Credit agreements using CDOR as a loan pricing benchmark will typically refer to the yield rates for Canadian Dollar BAs, for a specified term, that are listed on the Reuters Screen CDOR Page as of 10:30 am (Toronto time) on the applicable quotation day. The Reuter Screen CDOR Page is the display on the Reuters Monitor Money Rates Service for the purpose of displaying bid quotations for BAs, accepted by banks participating in the daily CDOR survey. If the quotation day is not a banking day, the CDOR rate will be the rate that appears on the Reuters Screen CDOR Page on the next preceding banking day.

Should CDOR not be available on the Reuters Screen CDOR Page on the applicable quotation day, credit agreements often contemplate various fallback methods for determining CDOR. One such method is the use of average discount rates applicable to Canadian Dollar BAs, as quoted by one or more reference banks. In the event that reference banks are unwilling or unable to quote, lenders may consider what other options are available to address the issue.

Some credit agreements may also state that CDOR may be determined from the rate quoted on the Bloomberg CDOR Page for the applicable quotation day. If used as a fallback method, this way of determining CDOR is problematic as Reuters calculates CDOR, while Bloomberg lists CDOR. Accordingly, it is difficult to foresee a situation where Bloomberg could list CDOR in the absence of a Reuters listing.

Notably, Canadian Dollar LIBOR cannot be used as a substitute for CDOR as the British Bankers' Association ("BBA") ceased quoting LIBOR in certain thinly-traded currencies, including Canadian Dollars, effective May 31, 2013. The BBA made this decision following the conclusions of the Wheatley Review that these benchmarks were difficult to support using actual trade data and were not heavily used by market participants.

6. Future of CDOR

The BBA's decision to cease quoting LIBOR has had the consequence of drawing additional international attention to the use of CDOR as a commercially-accepted benchmark for pricing Canadian Dollar obligations. For instance, the UK-based Association of Corporate Treasurers has noted CDOR as a possible alternative to Canadian Dollar LIBOR.

With the increasing international focus on the use of CDOR as a benchmark it is perhaps not surprising that CDOR has drawn the attention of Canadian regulators.

Although OSFI's framework has yet to be published, OSFI has stated that the framework can be expected to be "informed, inter alia, by new international expectations and developments, and adapted to the unique characteristics of CDOR". Additionally, OSFI's expectations of reporting participants will be "principles-based and focused on their internal benchmark submission activities and processes." Similarly, the submitters' code of conduct being prepared by the banks on the CDOR panel in consultation with IIROC and the Bank of Canada has yet to be published, but it is known that the code "will specify minimum standards for submission methodology, internal oversight and records retention" relating to CDOR submissions.

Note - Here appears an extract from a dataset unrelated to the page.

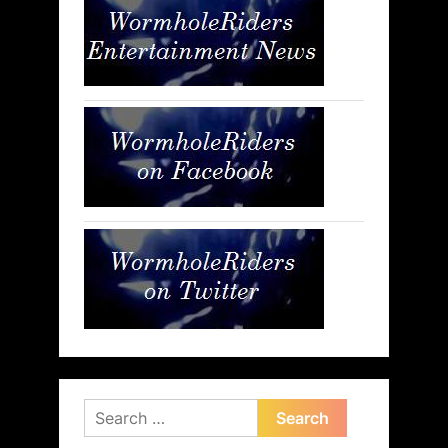
Search
for:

We will continue to monitor the ongoing initiatives by Canadian regulators and industry to strengthen the governance of CDOR and will provide market participants with information about any new developments as they arise.

The foregoing provides only an overview and does not constitute legal advice. Readers are cautioned against making any decisions based on this material alone. Rather, specific legal advice should be obtained.